Datenauszüge:
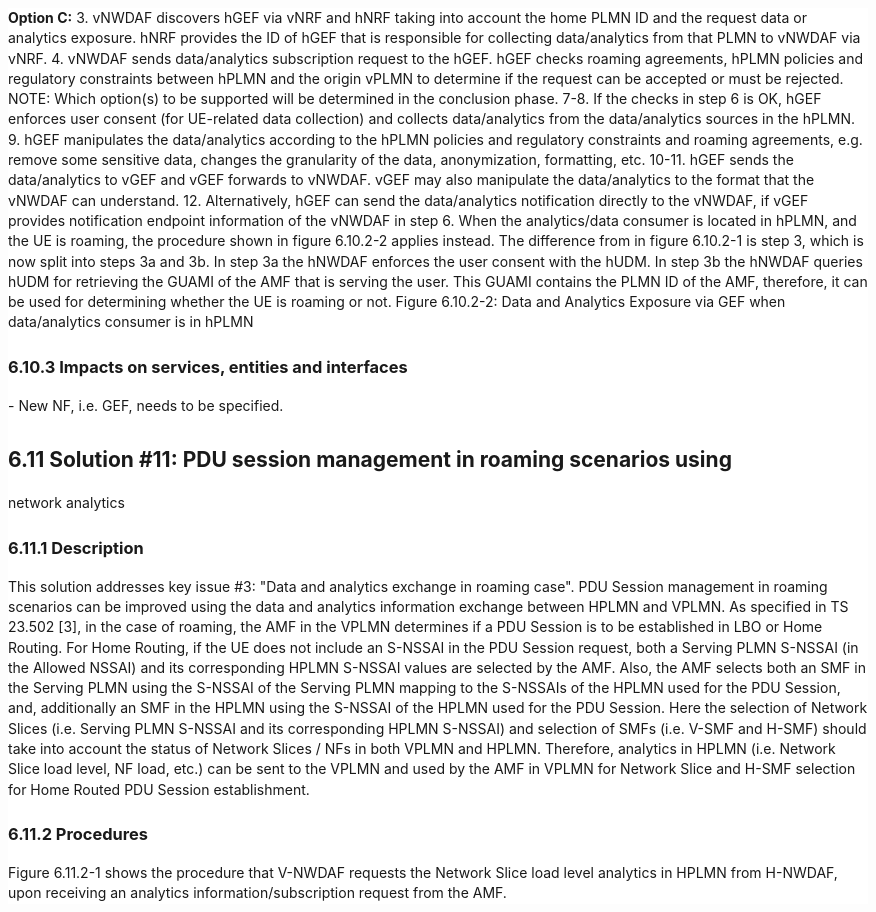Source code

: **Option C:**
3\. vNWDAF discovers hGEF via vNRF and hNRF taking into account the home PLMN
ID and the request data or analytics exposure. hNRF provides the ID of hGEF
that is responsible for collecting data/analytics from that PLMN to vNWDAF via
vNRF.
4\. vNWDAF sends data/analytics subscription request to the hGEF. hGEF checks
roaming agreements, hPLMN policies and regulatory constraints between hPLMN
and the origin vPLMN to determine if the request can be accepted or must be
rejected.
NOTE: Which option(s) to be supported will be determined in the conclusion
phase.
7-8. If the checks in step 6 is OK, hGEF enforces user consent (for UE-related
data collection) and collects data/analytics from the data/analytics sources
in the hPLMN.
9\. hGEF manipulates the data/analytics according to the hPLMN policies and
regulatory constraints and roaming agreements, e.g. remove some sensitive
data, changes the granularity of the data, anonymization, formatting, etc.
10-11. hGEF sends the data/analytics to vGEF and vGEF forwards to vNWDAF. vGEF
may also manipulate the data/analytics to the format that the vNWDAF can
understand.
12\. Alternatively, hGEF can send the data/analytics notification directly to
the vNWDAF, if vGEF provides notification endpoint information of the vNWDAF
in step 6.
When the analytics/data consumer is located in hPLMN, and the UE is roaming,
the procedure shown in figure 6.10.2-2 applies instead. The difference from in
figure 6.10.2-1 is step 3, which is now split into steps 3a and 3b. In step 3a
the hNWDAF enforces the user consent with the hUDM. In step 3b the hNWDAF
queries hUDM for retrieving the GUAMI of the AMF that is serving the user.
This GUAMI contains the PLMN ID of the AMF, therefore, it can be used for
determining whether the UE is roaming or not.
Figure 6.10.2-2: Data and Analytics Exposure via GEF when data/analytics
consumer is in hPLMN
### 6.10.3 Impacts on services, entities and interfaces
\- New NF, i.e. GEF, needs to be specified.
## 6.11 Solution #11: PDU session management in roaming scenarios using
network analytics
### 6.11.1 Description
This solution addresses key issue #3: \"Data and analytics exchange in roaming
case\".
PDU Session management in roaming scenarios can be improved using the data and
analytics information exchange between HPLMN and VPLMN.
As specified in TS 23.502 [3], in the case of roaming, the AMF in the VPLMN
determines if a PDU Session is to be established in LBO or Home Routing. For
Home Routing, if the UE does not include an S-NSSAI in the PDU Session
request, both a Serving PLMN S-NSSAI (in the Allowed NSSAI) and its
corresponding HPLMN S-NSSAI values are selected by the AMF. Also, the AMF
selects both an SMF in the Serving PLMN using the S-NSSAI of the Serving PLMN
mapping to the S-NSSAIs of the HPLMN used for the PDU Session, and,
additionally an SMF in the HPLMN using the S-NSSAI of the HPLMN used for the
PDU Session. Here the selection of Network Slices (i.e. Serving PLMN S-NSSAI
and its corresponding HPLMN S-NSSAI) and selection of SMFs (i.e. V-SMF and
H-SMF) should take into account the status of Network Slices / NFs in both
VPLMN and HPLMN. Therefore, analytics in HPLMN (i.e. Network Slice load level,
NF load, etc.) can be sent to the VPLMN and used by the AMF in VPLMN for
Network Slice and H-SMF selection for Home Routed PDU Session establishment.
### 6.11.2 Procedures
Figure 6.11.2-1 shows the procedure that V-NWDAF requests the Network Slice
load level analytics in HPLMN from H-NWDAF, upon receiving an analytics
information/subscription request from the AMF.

* AUFGABE *
Wählen Sie aus den Daten jede Zeile aus, die die Zeichenfolge "vNWDAF" enthält, und geben Sie diese Zeilen unverändert wieder. Achten Sie dabei auf Groß- und Kleinschreibung.

* LÖSUNG DER AUFGABE *
3\. vNWDAF discovers hGEF via vNRF and hNRF taking into account the home PLMN
that is responsible for collecting data/analytics from that PLMN to vNWDAF via
4\. vNWDAF sends data/analytics subscription request to the hGEF. hGEF checks
10-11. hGEF sends the data/analytics to vGEF and vGEF forwards to vNWDAF. vGEF
may also manipulate the data/analytics to the format that the vNWDAF can
the vNWDAF, if vGEF provides notification endpoint information of the vNWDAF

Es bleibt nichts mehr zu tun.